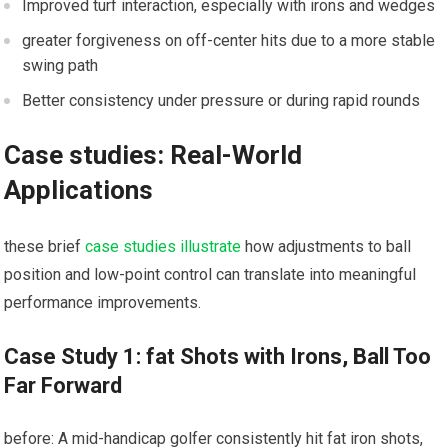
Improved turf interaction, especially with irons and wedges
greater ⁣forgiveness on off-center hits due to a more stable⁢
swing path
Better consistency under pressure or during rapid ​rounds
Case​ studies: Real-World
Applications
these brief
case studies illustrate
how adjustments to ball
position and low-point ⁣control can translate into meaningful
performance improvements.
Case Study 1: fat Shots with Irons, Ball Too
Far‍ Forward
before: A mid-handicap golfer consistently hit fat iron shots,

*INSTRUCTIONS FOR THE TASK*
Check every line of the data above for the string "with", and copy those that have it.

*EXERCISE RESPONSE*
Improved turf interaction, especially with irons and wedges
Case Study 1: fat Shots with Irons, Ball Too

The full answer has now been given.